- **What you have to do**:
Take the entries below and print all of them exactly, please.

::::

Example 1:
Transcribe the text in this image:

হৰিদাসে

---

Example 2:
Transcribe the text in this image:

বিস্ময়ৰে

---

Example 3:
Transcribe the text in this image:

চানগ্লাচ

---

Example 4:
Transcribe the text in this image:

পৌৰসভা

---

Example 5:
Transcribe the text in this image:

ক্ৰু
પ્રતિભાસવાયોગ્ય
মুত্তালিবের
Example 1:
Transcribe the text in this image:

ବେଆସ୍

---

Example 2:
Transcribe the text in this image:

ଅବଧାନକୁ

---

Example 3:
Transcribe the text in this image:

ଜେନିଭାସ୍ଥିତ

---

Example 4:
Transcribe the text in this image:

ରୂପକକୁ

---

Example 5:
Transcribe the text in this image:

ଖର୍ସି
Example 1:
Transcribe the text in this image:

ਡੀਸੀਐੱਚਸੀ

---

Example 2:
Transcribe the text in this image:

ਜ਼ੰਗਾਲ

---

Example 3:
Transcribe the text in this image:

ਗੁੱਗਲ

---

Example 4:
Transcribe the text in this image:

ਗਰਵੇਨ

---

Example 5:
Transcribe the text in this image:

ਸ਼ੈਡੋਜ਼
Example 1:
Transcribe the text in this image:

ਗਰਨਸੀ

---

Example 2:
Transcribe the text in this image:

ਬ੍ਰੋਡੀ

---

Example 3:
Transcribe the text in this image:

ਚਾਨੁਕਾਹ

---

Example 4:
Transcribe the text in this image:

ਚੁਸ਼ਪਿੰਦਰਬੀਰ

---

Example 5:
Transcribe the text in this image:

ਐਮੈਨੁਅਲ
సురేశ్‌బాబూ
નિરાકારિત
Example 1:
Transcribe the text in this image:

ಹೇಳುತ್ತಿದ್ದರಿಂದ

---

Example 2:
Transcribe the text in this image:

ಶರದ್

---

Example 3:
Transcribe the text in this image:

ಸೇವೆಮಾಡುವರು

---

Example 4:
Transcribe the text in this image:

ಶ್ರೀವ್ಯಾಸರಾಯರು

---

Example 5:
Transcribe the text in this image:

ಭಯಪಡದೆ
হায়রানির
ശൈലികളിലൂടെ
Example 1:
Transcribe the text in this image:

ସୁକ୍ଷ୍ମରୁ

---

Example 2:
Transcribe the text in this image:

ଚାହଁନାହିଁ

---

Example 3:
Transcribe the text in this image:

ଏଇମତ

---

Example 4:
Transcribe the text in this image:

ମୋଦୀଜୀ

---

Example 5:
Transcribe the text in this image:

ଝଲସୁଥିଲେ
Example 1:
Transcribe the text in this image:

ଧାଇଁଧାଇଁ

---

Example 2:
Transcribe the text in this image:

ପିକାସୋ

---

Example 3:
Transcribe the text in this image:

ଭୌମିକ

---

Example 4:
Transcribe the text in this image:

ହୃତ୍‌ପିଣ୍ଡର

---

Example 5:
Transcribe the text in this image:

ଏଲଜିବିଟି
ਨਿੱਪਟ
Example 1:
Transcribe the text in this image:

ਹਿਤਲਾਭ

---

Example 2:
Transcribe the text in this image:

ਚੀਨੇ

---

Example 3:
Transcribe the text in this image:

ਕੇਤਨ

::::

- **Finished task**:
Example 1:
Transcribe the text in this image:

হৰিদাসে

---

Example 2:
Transcribe the text in this image:

বিস্ময়ৰে

---

Example 3:
Transcribe the text in this image:

চানগ্লাচ

---

Example 4:
Transcribe the text in this image:

পৌৰসভা

---

Example 5:
Transcribe the text in this image:

ক্ৰু
પ્રતિભાસવાયોગ્ય
মুত্তালিবের
Example 1:
Transcribe the text in this image:

ବେଆସ୍

---

Example 2:
Transcribe the text in this image:

ଅବଧାନକୁ

---

Example 3:
Transcribe the text in this image:

ଜେନିଭାସ୍ଥିତ

---

Example 4:
Transcribe the text in this image:

ରୂପକକୁ

---

Example 5:
Transcribe the text in this image:

ଖର୍ସି
Example 1:
Transcribe the text in this image:

ਡੀਸੀਐੱਚਸੀ

---

Example 2:
Transcribe the text in this image:

ਜ਼ੰਗਾਲ

---

Example 3:
Transcribe the text in this image:

ਗੁੱਗਲ

---

Example 4:
Transcribe the text in this image:

ਗਰਵੇਨ

---

Example 5:
Transcribe the text in this image:

ਸ਼ੈਡੋਜ਼
Example 1:
Transcribe the text in this image:

ਗਰਨਸੀ

---

Example 2:
Transcribe the text in this image:

ਬ੍ਰੋਡੀ

---

Example 3:
Transcribe the text in this image:

ਚਾਨੁਕਾਹ

---

Example 4:
Transcribe the text in this image:

ਚੁਸ਼ਪਿੰਦਰਬੀਰ

---

Example 5:
Transcribe the text in this image:

ਐਮੈਨੁਅਲ
సురేశ్‌బాబూ
નિરાકારિત
Example 1:
Transcribe the text in this image:

ಹೇಳುತ್ತಿದ್ದರಿಂದ

---

Example 2:
Transcribe the text in this image:

ಶರದ್

---

Example 3:
Transcribe the text in this image:

ಸೇವೆಮಾಡುವರು

---

Example 4:
Transcribe the text in this image:

ಶ್ರೀವ್ಯಾಸರಾಯರು

---

Example 5:
Transcribe the text in this image:

ಭಯಪಡದೆ
হায়রানির
ശൈലികളിലൂടെ
Example 1:
Transcribe the text in this image:

ସୁକ୍ଷ୍ମରୁ

---

Example 2:
Transcribe the text in this image:

ଚାହଁନାହିଁ

---

Example 3:
Transcribe the text in this image:

ଏଇମତ

---

Example 4:
Transcribe the text in this image:

ମୋଦୀଜୀ

---

Example 5:
Transcribe the text in this image:

ଝଲସୁଥିଲେ
Example 1:
Transcribe the text in this image:

ଧାଇଁଧାଇଁ

---

Example 2:
Transcribe the text in this image:

ପିକାସୋ

---

Example 3:
Transcribe the text in this image:

ଭୌମିକ

---

Example 4:
Transcribe the text in this image:

ହୃତ୍‌ପିଣ୍ଡର

---

Example 5:
Transcribe the text in this image:

ଏଲଜିବିଟି
ਨਿੱਪਟ
Example 1:
Transcribe the text in this image:

ਹਿਤਲਾਭ

---

Example 2:
Transcribe the text in this image:

ਚੀਨੇ

---

Example 3:
Transcribe the text in this image:

ਕੇਤਨ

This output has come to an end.